If this is true, it is highly uncharacteristic of how land was acquired in Zimbabwe. ”
You call things propagandist yet you step around the fact of when his land was purchased and go on your pre-independence tirade. Well what if his land was purchased fairly after independence, what then is it ok to go after him because of his skin color?
You can spout all the statistics you want but in case you missed it Mugabe is a dictator and well that means facts/statistics are most likely fabricated to the liking of their dictator. After all he manipulates even the counting of votes. That dossier presented in the film is very damning, showing who these “landless” new farm owners really are all of Mogabe’s elites. No wrongs are being righted but instead an exchange of elites to non-white and the poor will stay where they are. You sound like a government shill how you defend Mugabe, maybe you are. The elections in Zimbabwe are rigged, and yes he does kill people that opposed him to effectively. He IS A DICTATOR!! Just ask the people of Matabeleland.

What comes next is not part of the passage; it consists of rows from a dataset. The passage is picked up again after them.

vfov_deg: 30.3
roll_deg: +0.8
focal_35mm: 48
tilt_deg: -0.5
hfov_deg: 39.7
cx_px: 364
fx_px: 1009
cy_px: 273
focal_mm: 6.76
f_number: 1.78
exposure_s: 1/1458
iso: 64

The land was not purchased fairly because it was not purchased after independence making the plea of Campbell and Freeth to keep it in white hands unjustified. This is not up to Campbell or Freeth to decide who should be the next landowners, case closed.
James,
“Well what if his land was purchased fairly after independence, what then is it ok to go after him because of his skin color?”

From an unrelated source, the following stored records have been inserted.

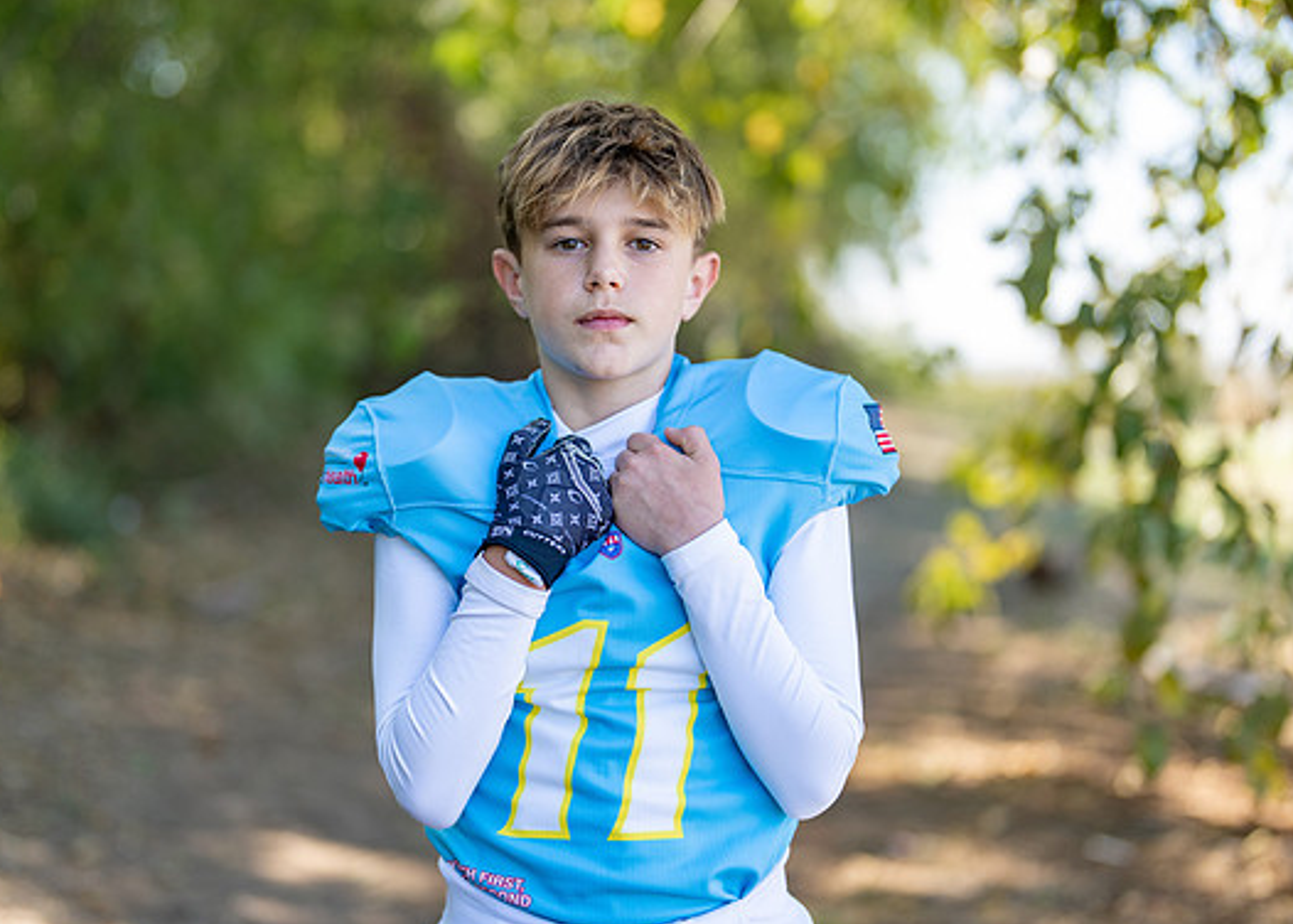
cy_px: 468
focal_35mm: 63
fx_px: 2314
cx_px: 608
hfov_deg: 31.2
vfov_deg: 22.6
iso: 100
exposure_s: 1/1250
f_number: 1.2
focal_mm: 50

Without characterizing your post the way you ‘characterized’ my post, what do you mean, ‘if’?
Take a good look at the land distribution map of 1965, the year Southern Rhodesia illegally broke away to formed Rhodesia, and you will see that nearly 50% of the country of Rhodesia was in designated Whites Only. Even though there were only 4,500 of them, and the population of Zimbabwe is 12,000,000.
This did not change until the year 2000. Now what is your proof that the Freeths bought land from the Zimbabwean government post-1980, and not the Rhodesian government pre-1980?
Land was stolen from Africans beginning in 1890, but the last land was stolen as late as 1973.
The Freeths are a bunch of liars, just like the rest of their kin, and will say anything to get their giant estates back.
” You can spout all the statistics you want but in case you missed it Mugabe is a dictator and well that means facts/statistics are most likely fabricated to the liking of their dictator. ”
There is no dictatorship in Zimbabwe. There are elections every 5 years, the opposition party can stand for parliament and they do, there is a free press, there is a judiciary that frequently finds against the government.
Do you think that the MDC would have even been allowed to run for parliament in apartheid South Africa? The ANC was a banned organisation. Non-whites were not allowed an equal say in the government, even though they made up 90% of the people – just like they were not in Rhodesia. And you are faulting Zimbabwe for a lack of democracy? Is the MDC a banned organisation? Is Morgan Tsvangirai a banned person? Or is he the prime minister now?
Your criticism of Zimbabwe and of President Mugabe show the lack of humility that is so characteristic of your ilk. The truth is that you’re spoiled rotten, and want things to continue after independence the way they were before independence, when most Zimbabweans were living on reservations (Native Reserves) in the low rainfall areas. And you talk about dictatorship.
Your MDC party, in collusion with foreign governments, tried to destroy the Zimbabwean economy through economic sanctions. They also called for a military invasion, which would have gotten tens of thousands of Zimbabweans killed. All to reinstate white rule. They should be in prison, many of them should have been hanged for treason. And yet, they are in government. And you complain about a ‘lack of democracy’.
Those 39,000 people who died in the cholera epidemic, died because they country and local councils were unable to import water purification chemicals. Those deaths are on the heads of the MDC.